Schematic representation of post-natal adrenal cortex centripetal streaming and self-renewal in mice. Gli1⁺ cells in the capsule can give rise to Sf1⁺/Shh⁺ cortical cells: both are self-renewing adrenocortical progenitor cell populations. Shh⁺ cells can become ZG cells, and ZG cells can lineage convert to ZF cells, which migrate centripetally. Direct differentiation between Shh⁺ cells and ZF is probably occurring in parallel. These differentiation events are governed by pathways mostly active in the capsular/subcapsular region, while apoptotic figures are observed at the cortex/medulla boundary in senescence cells.

Figure 5

Thyroid/Parathyroid development. Follicular thyroid progenitor cells (orange) derive from the midline thyroid anlage (mta), an endodermal tissue in the floor of the pharynx just caudal to the 1st pharyngeal arch. The superior parathyroid glands (green) originate from the 4th brachial pouch while the inferior parathyroid (blue) and the thymus develop from the 3rd brachial pouch. C cells (red) differentiate from the ultimobrachial body, below the 4th brachial pouch.

Figure 6

Schematic representation of testis and ovary development. Cells from the adrenogonadal primordium (agp) form the gonadal anlagen. The gonadal anlagen is invaded by migrating primordial gem cells that derive from the region of the forming hindgut. Expression of Sry/Sox9, and Wnt4/Foxl2 determine gonad differentiation into testis or ovaries, respectively.

Figure 7

Schematic representation of factors affecting self-renewal and differentiation of spermatogonia in mice. Spermatogonia are classified as Asingle (As), Apaired (Apr), and Aaligned (Aal) according to the number of cells contained in a syncytium. In steady-state, a subset of Gfrα1/Nanos2 expressing cells function as stem cells with the ability to self-renew their population. Gfrα1⁺ spermatogonia have the ability to generate cells that lose the expression of Gfrα1 and become Ngn3⁺/Rarγ⁺/Miwi2⁺, which can retain the stem cell potential but mostly become Kit⁺ cells, and therefore are committed to terminal differentiation. In regenerative contexts, Ngn3⁺/Rarγ⁺/Miwi2⁺ can regain Gfrα1 expression contributing to the self-renewing pool.

Figure 8

Schematic representation of ovary development.
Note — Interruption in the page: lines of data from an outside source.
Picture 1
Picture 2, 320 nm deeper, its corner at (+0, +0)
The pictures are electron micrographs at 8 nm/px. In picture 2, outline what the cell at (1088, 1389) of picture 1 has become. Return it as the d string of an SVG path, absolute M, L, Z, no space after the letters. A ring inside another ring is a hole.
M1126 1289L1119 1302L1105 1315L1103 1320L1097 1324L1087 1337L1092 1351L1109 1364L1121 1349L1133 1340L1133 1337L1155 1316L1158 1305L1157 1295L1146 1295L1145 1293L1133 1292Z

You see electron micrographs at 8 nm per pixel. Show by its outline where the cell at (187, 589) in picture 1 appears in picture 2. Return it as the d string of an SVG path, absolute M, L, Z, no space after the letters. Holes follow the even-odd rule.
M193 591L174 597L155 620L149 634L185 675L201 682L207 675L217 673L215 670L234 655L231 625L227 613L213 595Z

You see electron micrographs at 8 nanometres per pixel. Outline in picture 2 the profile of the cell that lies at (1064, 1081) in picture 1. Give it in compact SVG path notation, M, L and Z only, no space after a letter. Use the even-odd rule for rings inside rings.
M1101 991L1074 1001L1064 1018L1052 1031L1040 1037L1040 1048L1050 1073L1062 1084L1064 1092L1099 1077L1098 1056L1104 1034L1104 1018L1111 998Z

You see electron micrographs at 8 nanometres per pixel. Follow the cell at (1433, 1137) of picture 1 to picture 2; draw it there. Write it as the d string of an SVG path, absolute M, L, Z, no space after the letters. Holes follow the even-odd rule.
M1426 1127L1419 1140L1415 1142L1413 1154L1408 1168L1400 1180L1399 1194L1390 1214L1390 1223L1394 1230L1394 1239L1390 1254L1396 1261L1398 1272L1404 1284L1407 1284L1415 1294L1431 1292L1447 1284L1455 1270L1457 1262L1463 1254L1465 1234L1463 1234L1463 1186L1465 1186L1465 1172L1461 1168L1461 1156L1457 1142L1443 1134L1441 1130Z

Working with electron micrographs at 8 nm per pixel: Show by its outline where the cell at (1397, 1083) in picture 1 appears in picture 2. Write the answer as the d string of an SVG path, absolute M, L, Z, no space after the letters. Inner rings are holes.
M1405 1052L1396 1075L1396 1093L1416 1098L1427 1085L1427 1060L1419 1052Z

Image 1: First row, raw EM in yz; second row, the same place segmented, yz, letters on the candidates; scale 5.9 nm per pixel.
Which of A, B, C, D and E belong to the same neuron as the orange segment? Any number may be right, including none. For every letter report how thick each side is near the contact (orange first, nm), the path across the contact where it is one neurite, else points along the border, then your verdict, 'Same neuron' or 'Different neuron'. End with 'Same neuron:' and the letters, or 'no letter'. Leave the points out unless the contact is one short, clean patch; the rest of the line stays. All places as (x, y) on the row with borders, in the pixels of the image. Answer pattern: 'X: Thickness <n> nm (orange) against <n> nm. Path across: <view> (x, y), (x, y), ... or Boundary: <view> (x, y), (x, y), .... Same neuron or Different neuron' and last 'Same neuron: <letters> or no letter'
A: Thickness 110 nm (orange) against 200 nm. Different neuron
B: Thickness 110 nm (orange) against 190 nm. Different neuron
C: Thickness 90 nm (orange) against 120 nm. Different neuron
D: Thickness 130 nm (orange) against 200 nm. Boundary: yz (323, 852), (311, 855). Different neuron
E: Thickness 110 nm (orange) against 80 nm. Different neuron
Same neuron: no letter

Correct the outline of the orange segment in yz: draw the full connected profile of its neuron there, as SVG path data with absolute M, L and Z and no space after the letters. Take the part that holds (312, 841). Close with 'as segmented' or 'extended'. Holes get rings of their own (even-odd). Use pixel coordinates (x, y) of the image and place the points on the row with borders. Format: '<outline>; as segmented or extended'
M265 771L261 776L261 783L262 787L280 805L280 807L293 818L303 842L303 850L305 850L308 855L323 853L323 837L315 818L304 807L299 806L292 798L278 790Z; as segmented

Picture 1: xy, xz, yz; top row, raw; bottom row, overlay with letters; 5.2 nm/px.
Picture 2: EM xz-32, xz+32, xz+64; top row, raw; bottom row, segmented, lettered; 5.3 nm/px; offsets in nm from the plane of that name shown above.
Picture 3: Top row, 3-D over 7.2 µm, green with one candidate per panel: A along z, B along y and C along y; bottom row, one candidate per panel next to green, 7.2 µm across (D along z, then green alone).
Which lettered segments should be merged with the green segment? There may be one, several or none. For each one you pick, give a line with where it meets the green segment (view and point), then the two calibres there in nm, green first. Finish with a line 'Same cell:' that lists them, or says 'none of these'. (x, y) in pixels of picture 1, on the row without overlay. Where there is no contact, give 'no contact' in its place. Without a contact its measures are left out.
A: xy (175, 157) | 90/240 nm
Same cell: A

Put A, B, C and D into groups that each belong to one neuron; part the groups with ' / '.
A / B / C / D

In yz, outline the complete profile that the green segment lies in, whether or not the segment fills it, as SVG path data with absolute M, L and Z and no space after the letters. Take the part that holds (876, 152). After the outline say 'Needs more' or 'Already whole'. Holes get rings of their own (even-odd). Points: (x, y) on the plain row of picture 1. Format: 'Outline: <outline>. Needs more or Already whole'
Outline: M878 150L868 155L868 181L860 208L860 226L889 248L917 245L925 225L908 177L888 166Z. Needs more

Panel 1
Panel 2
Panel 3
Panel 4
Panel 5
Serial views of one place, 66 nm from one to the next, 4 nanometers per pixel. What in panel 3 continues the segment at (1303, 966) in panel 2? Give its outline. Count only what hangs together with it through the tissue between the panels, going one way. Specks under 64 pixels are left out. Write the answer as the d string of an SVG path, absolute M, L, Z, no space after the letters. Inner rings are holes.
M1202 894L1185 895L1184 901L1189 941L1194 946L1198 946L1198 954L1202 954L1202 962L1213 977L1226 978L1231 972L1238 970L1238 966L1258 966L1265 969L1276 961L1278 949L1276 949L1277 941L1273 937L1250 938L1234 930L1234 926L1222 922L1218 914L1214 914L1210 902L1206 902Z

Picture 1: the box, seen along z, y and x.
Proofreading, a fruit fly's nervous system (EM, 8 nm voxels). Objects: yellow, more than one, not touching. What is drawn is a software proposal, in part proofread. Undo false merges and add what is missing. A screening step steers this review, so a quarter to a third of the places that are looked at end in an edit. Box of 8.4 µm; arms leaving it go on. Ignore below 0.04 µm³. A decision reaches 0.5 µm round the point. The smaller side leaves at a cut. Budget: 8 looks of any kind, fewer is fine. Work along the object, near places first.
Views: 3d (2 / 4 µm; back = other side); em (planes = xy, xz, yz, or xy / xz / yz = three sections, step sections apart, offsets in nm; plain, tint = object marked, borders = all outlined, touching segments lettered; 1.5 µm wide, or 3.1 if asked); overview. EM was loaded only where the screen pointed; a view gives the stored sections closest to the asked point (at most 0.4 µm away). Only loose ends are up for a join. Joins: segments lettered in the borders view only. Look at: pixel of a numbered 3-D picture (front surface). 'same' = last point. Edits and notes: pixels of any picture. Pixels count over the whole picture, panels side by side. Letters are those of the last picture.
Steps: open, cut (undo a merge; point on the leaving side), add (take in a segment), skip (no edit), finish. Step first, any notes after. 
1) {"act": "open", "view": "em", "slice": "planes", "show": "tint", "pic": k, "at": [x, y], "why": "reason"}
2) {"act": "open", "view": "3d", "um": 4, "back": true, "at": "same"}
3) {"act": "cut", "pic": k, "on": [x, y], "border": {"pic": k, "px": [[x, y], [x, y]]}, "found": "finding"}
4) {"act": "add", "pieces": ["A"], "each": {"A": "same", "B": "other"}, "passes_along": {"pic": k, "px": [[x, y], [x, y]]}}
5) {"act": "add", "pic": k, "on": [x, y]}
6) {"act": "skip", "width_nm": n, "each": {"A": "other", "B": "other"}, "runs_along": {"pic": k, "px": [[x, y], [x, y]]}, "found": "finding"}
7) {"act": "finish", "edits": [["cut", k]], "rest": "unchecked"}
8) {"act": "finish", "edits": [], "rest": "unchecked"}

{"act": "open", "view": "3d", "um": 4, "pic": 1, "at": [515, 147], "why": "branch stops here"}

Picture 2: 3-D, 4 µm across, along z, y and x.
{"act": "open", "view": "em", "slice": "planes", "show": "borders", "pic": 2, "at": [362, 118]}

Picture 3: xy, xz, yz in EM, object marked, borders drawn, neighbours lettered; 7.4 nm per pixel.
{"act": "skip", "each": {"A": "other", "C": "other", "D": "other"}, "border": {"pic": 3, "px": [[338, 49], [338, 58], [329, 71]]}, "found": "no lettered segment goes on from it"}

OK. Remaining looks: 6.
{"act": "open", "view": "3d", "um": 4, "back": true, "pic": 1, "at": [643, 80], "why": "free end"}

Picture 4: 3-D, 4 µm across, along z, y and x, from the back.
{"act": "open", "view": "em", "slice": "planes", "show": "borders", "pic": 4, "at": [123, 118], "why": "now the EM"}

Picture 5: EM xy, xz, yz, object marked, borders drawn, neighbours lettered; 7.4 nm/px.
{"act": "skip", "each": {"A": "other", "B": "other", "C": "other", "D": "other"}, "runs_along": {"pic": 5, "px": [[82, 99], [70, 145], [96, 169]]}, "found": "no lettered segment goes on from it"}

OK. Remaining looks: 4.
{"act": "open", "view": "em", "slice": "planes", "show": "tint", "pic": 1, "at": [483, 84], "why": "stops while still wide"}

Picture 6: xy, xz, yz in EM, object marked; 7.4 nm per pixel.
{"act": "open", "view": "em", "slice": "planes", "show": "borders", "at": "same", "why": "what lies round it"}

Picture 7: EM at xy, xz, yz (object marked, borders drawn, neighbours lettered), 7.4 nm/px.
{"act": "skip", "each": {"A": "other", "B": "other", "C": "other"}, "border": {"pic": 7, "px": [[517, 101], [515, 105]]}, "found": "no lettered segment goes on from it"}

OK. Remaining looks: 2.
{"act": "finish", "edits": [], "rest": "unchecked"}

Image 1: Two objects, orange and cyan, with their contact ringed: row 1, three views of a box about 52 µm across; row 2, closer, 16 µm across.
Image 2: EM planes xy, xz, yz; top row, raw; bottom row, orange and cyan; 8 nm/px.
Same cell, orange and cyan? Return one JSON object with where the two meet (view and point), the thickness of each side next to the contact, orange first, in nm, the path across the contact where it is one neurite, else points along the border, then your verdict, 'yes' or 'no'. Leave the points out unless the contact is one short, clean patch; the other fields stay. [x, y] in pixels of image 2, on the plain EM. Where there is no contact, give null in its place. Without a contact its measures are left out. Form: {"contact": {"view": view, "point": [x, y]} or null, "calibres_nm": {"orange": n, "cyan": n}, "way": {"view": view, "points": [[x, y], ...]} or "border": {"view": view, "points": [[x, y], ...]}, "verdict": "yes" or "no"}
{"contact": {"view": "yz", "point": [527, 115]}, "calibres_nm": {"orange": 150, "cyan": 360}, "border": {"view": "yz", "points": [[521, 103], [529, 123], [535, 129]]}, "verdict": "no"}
Primordial germ cells (PGCs) colonize the gonadal primordium and undergo mitotic division with incomplete cytokinesis producing cysts. Subsequently, germ cell cysts undergo breakdown to produce primordial follicles, consisting of a single oocyte surrounded by pre-granulosa cells. During sexual maturation, primordial follicles develop further eventually becoming potential fertilizable eggs at sexual maturity.

Figure 9

Schematic representation of murine pancreatic development. Multipotential Pancreatic Cells (MPC) (pink) and acinar cells (purple) are located at the tip of the pancreatic epithelium. The trunk contains endocrine/ductal bipotent progenitors (light blue) that migrate out of the epithelium and differentiate to endocrine progenitor cells (orange) which give rise to hormone positive cells (green cells). Endocrine commitment is driven by inhibition of Notch, Wnt, Tgf-β, Hippo, and Bmp signaling pathways.